Problem requirements :: Write the data below out exactly as it stands. Do not include the pictures.

Data ::
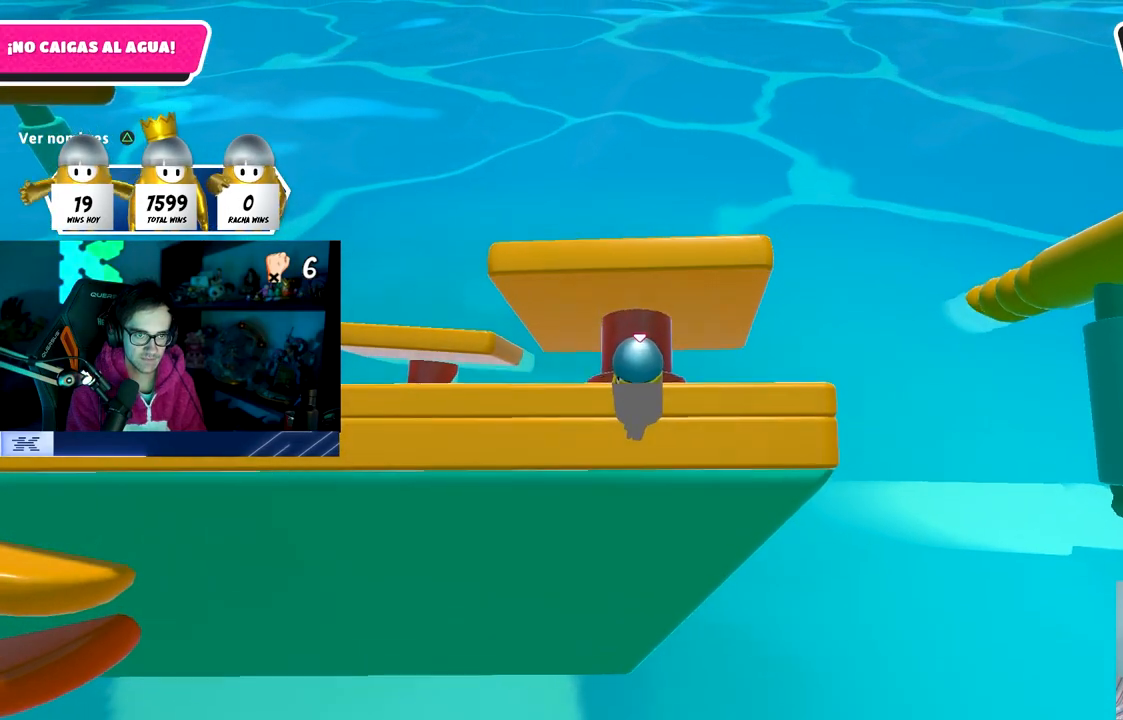
{"buttons": [], "left_stick": "center", "right_stick": "center", "events": [[250, "left_stick", "left"], [333, "left_stick", "center"]]}
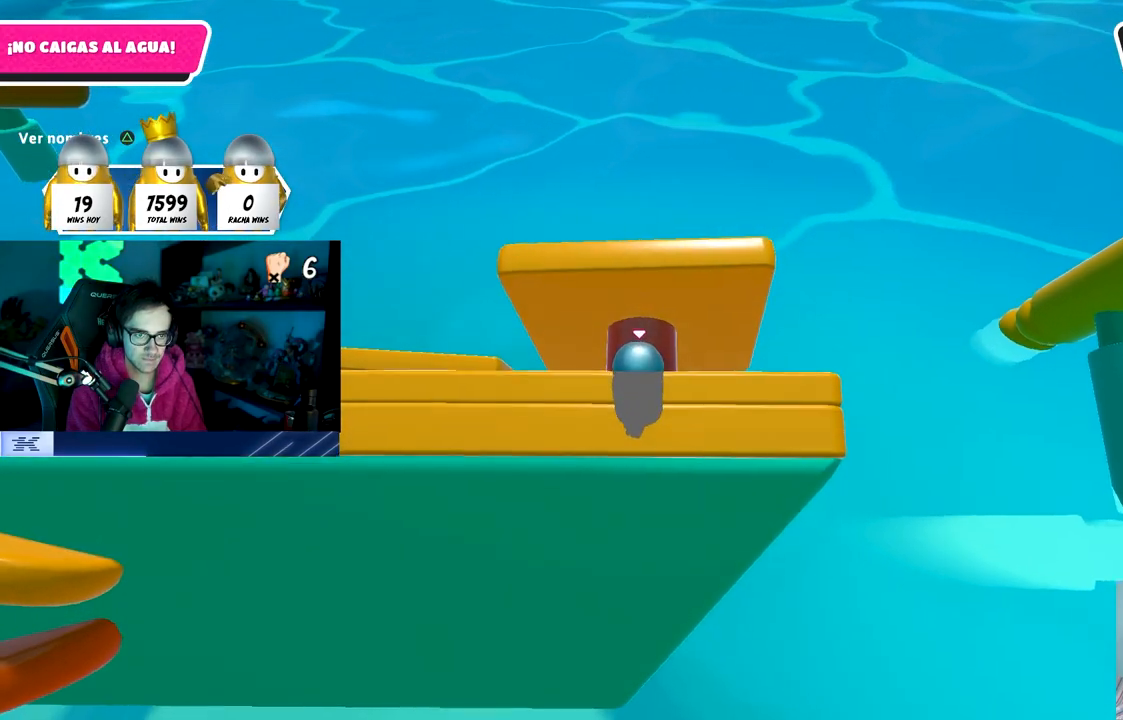
{"buttons": [], "left_stick": "center", "right_stick": "up-left", "events": [[200, "right_stick", "left"], [383, "right_stick", "up-left"]]}
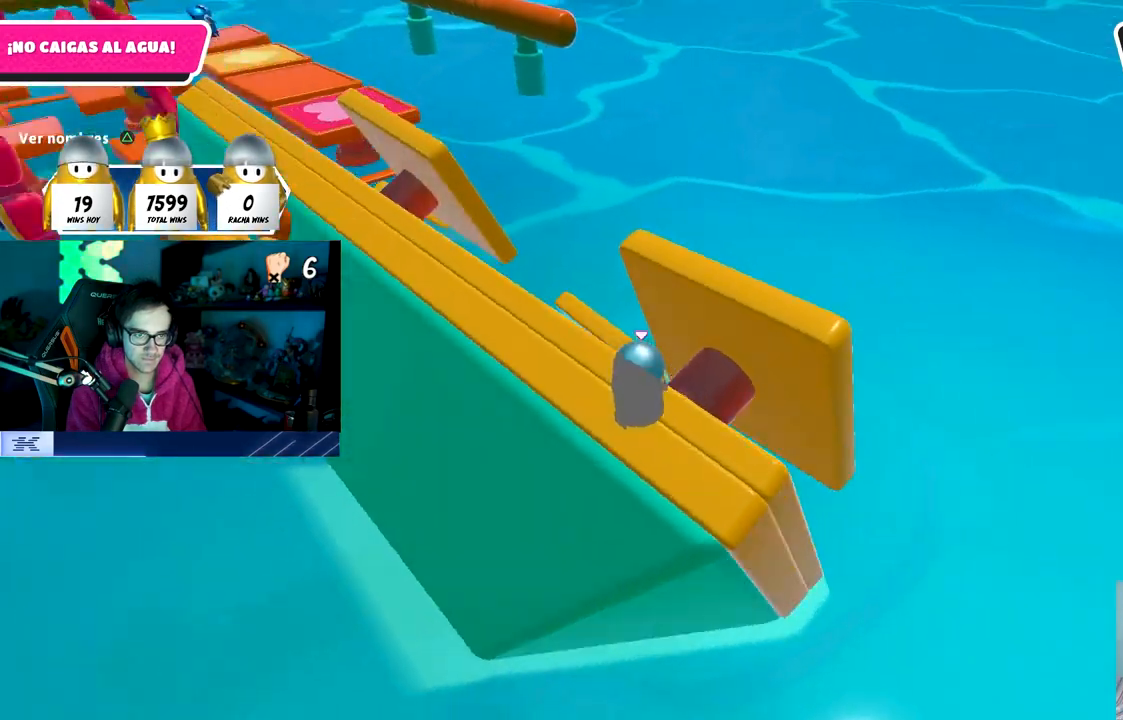
{"buttons": [], "left_stick": "center", "right_stick": "center", "events": [[267, "right_stick", "center"]]}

Exercise answer ::
{"buttons": [], "left_stick": "center", "right_stick": "center", "events": [[250, "left_stick", "left"], [333, "left_stick", "center"]]}
{"buttons": [], "left_stick": "center", "right_stick": "up-left", "events": [[200, "right_stick", "left"], [383, "right_stick", "up-left"]]}
{"buttons": [], "left_stick": "center", "right_stick": "center", "events": [[267, "right_stick", "center"]]}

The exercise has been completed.